Antithrombotic Therapy
Key components of antithrombotic therapy for STEMI patients undergoing PPCI include:
- Dual antiplatelet therapy with aspirin and an oral P2Y12-receptor inhibitor, which is pivotal for acute and long-term treatment 3.
- Intravenous antiplatelet drugs, such as glycoprotein IIb/IIIa inhibitors and the P2Y12-receptor inhibitor cangrelor.
- Intravenous anticoagulant drugs, including unfractionated heparin, low-molecular-weight heparin, and the direct thrombin inhibitor bivalirudin.
Specific Treatment Strategies
- The use of prasugrel and ticagrelor as oral P2Y12-receptor inhibitors provides a more prompt, potent, and predictable antiplatelet effect compared to clopidogrel, translating into better clinical outcomes 3.
- Tirofiban infusion before PCI has been associated with improved angiographic measures, ST-segment resolution, and clinical outcomes in patients with STEMI undergoing primary PCI 5.
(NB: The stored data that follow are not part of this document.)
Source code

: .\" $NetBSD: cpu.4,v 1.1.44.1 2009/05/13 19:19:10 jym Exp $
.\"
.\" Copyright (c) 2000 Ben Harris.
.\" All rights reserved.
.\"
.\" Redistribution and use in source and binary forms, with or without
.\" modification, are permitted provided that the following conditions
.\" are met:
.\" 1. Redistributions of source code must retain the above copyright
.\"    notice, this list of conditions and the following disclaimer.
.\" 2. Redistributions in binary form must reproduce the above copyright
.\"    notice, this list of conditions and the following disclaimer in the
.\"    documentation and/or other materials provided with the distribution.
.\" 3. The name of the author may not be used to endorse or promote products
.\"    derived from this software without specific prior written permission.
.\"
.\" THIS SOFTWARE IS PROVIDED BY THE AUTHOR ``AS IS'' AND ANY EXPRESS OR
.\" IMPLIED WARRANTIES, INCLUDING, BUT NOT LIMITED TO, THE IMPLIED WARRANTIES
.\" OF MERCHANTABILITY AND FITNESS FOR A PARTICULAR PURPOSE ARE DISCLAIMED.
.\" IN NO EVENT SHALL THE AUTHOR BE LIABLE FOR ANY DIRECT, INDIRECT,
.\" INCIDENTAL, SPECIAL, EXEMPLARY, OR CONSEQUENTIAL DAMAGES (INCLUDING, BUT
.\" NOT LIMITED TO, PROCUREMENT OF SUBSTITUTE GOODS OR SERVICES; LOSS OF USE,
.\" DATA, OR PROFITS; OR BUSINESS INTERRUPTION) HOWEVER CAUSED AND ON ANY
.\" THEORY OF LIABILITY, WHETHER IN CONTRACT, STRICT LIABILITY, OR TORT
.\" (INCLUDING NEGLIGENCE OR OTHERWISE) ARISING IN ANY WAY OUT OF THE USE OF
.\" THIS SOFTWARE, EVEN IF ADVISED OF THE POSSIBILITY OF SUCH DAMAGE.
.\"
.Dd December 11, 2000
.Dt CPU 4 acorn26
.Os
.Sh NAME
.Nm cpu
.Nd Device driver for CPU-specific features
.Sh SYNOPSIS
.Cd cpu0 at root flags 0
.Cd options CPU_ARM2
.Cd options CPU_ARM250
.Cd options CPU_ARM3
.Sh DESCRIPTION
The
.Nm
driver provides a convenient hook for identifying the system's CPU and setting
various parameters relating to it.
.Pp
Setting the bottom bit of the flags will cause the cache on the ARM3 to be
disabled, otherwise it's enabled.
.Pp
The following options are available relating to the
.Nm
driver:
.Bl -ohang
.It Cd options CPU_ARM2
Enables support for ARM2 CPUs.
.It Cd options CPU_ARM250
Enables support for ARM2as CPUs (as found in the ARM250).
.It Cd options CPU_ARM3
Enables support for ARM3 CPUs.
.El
- A randomized comparison of new dual-antiplatelet therapy (aspirin, prasugrel) and triple-antiplatelet therapy (aspirin, clopidogrel, cilostazol) showed that the new dual-antiplatelet therapy is more potent in patients with STEMI undergoing primary PCI 6.
Aspirin Dosage
- The optimal initial dose of aspirin in STEMI patients is unclear, but studies suggest that an initial dose of 162 mg may be as effective as and perhaps safer than 325 mg in terms of bleeding risk 7.
Individualized Treatment Approach
- Antithrombotic therapies should be tailored to the individual risk of recurrence over the long term, balancing the need to avoid excess bleeding while ensuring adequate secondary ischemic prevention 4.